Mas a sua grande provocação reside num crucifixo diferente, darwinista…
Imaginei que, em 2016, poucos ficariam chocados com a imagem de um chimpanzé num crucifixo. Noutros tempos, seria diferente. A menos que alguns evangélicos norte-americanos me escrevam [a protestar], ou que alguns portugueses objetem, não só à maneira como retrato os camponeses mas também como represento Jesus na cruz, como um chimpanzé, com os braços compridos, o rosto distendido…
Outra cena inesperada é protagonizada pela mulher morta de Eusébio Lozora, que compara a Bíblia aos mistérios de Agatha Christie. Hercule Poirot apóstolo? É um jogo literário a que não resistiu?
Sim, adorei escrever essa ideia. O que Agatha Christie fez, involuntariamente, ecoa o feito de Jesus há dois mil anos: ela tornou a morte aceitável, até divertida. É a autora mais popular de sempre: ninguém vendeu tantos milhões de livros como esta velhinha respeitável e convencional. O seu sucesso deve-se ao facto de ela ter tornado a morte sedutora. E Jesus fez a mesma coisa: não por ser divertido, mas porque ressuscitou. Até então, a morte era um final. Ele vem dizer que a morte é temporária, é apenas uma linha que se atravessa para começar o verdadeiro jogo – a vida após a morte. Daí a sua popularidade, por assim dizer. Ambos fizeram à morte algo que ainda não tinha sido feito antes.
Definem-no como o escritor das viagens espirituais. Vê-se assim?
Bem, podemos dizer que A Vida de Pi é espiritual, tal como As Altas Montanhas de Portugal. Eu acredito que a arte tem de entreter: não há razões para ler um livro aborrecido. Mas tem que ser mais do que um divertimento. A grande literatura muda-nos. Quando se pensa no movimento de emancipação nos EUA, A Cabana do Pai Tomás [de Harriet Beecher Stowe, publicado em 1852] mudou a maneira como se olhava para a escravatura. Os livros, sobretudo os romances, mudam vidas. Não vejo qual é o sentido de passar anos a escrever um livro apenas para ser irreverente, irónico ou cínico. Eu acredito em construir catedrais.
Porque convoca os animais para os romances, como é o caso do misterioso rinoceronte-ibérico em As Altas Montanhas?

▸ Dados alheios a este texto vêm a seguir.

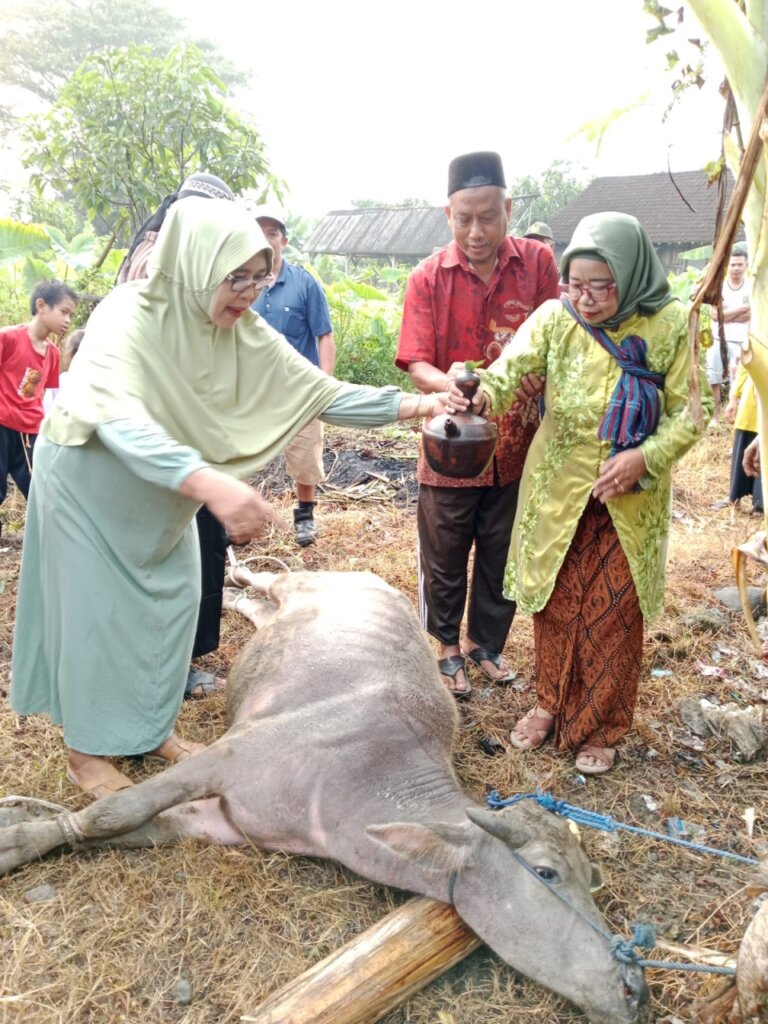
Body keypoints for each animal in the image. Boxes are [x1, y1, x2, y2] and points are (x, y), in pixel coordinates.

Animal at [0, 573, 651, 1019]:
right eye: (545, 873)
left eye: (589, 879)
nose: (635, 988)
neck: (356, 782)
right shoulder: (224, 757)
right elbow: (111, 812)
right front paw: (20, 837)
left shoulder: (223, 821)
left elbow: (127, 827)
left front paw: (32, 830)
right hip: (299, 582)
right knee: (267, 577)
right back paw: (236, 570)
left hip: (279, 615)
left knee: (256, 607)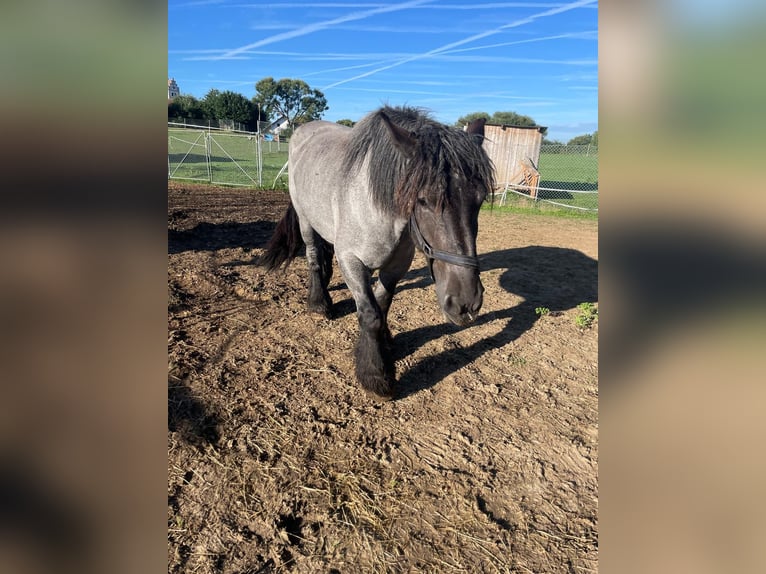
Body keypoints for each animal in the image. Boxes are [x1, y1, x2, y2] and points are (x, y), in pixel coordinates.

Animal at [260, 104, 498, 400]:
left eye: (479, 199)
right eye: (423, 200)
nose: (466, 303)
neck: (375, 208)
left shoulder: (397, 264)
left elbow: (382, 306)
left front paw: (386, 346)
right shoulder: (351, 261)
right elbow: (370, 315)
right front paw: (377, 376)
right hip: (305, 221)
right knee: (314, 256)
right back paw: (319, 302)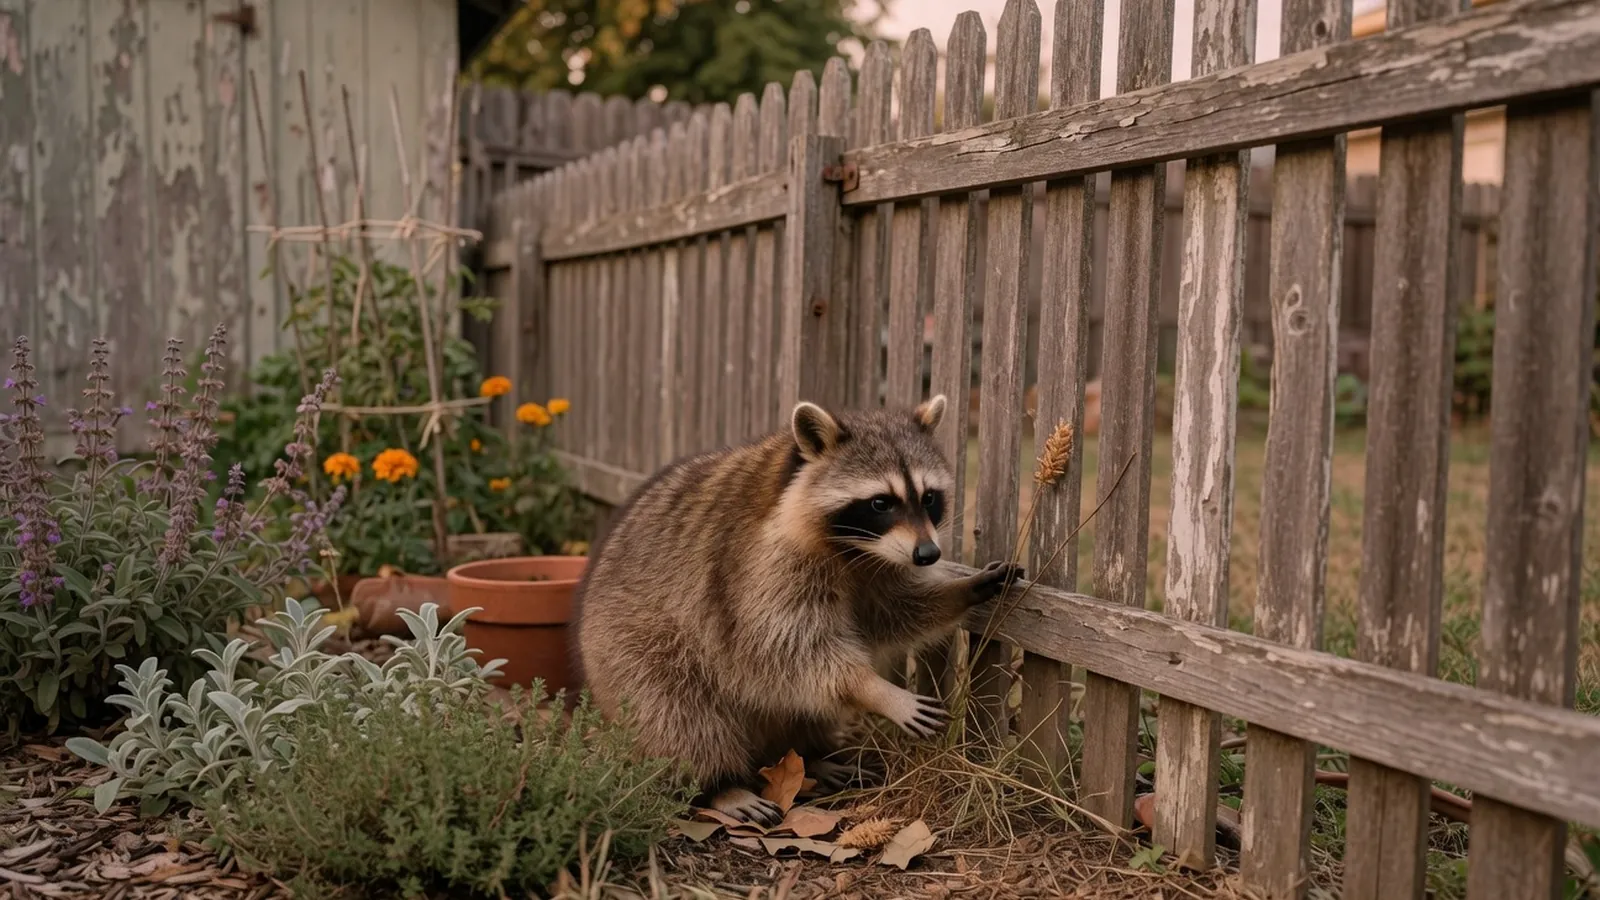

Os animais são versáteis. São como uma tela em branco, onde projetamos muitas coisas. Isso fá-los muito úteis para os escritores. Hoje, só estão presentes na religião ou nos livros infantis, porque ambos dão o sentido do maravilhoso. É por isso que uso animais nos meus romances. Na terceira parte deste romance, os leitores já estão habituados aos chimpanzés. E eu queria uma última manifestação do maravilhoso, o rinoceronte-ibérico, que os fizesse perguntar-se, perplexos, a coçar a cabeça: “Mas o que é isto?”